- Your objective
Pictures are to be left out, and only the lines below starting at the one with "left knee: (359, 238)" and ending at the one with "right knee: (341, 706)" are to be reproduced, each exactly, both ends included.

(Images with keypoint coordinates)
┄┄┄┄┄┄┄┄┄┄

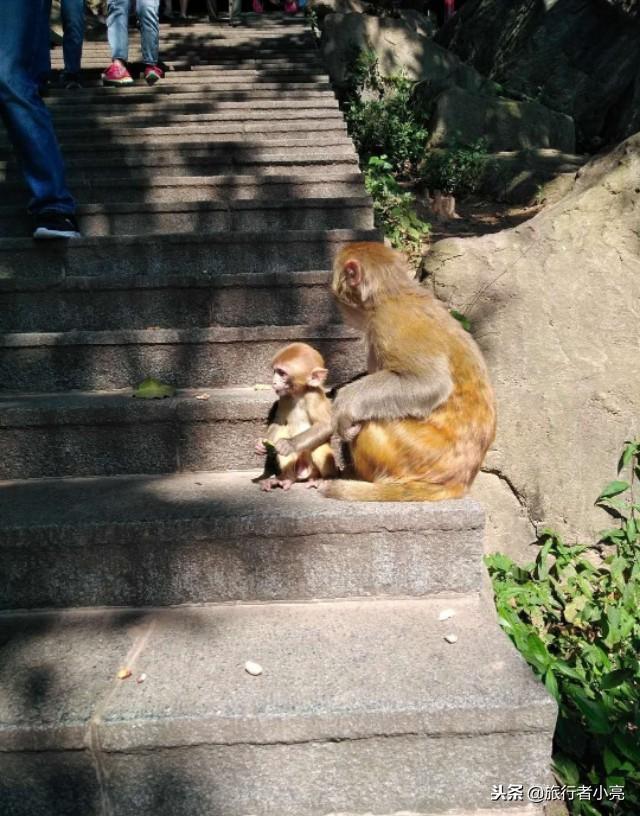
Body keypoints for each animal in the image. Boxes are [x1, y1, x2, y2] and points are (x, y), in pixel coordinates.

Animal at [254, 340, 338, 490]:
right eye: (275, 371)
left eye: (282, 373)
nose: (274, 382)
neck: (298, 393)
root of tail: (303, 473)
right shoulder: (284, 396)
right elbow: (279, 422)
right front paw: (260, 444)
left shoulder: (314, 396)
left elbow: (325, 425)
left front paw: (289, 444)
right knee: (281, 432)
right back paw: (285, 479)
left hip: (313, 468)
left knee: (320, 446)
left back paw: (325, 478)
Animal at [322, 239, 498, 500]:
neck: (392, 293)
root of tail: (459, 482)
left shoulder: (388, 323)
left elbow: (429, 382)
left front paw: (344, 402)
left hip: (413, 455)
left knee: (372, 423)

┄┄┄┄┄┄┄┄┄┄

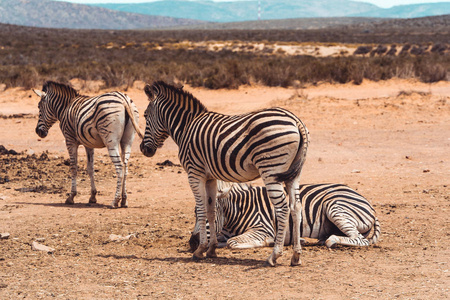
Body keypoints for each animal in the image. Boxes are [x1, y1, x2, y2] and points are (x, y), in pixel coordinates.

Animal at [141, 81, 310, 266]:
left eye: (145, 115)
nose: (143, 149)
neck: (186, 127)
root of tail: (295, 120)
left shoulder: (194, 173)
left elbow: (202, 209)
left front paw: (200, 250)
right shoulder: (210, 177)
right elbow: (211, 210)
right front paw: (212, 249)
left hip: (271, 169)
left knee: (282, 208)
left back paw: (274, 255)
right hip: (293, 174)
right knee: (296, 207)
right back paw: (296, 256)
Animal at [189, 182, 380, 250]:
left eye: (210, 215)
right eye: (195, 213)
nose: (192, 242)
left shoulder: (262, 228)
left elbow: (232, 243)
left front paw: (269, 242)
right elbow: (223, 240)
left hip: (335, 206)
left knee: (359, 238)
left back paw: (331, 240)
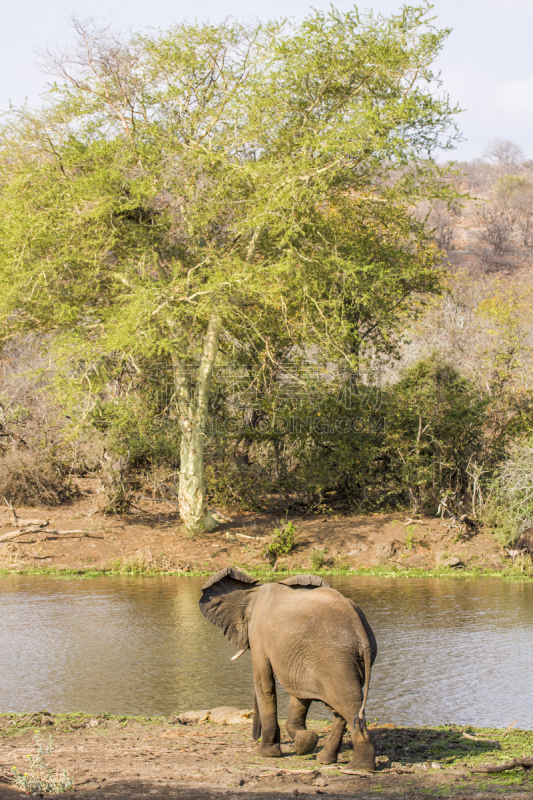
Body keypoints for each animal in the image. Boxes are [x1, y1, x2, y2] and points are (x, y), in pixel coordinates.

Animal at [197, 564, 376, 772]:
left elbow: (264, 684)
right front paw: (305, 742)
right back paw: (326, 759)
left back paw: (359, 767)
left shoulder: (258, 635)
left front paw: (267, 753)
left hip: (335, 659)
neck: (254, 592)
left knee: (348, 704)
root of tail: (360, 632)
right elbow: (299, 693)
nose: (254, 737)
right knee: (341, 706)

┄┄┄┄┄┄┄┄┄┄

- Answer to the exercise
left knee: (359, 238)
left back paw: (331, 240)
Body keypoints for each animal in the image. Boxes are [x1, y1, x2, y2] and points are (x, y), in pixel coordinates.

Animal at [197, 564, 376, 772]:
left elbow: (264, 684)
right front paw: (305, 742)
right back paw: (326, 759)
left back paw: (359, 767)
left shoulder: (258, 635)
left front paw: (267, 753)
left hip: (335, 659)
neck: (254, 592)
left knee: (348, 704)
root of tail: (360, 632)
right elbow: (299, 693)
nose: (254, 737)
right knee: (341, 706)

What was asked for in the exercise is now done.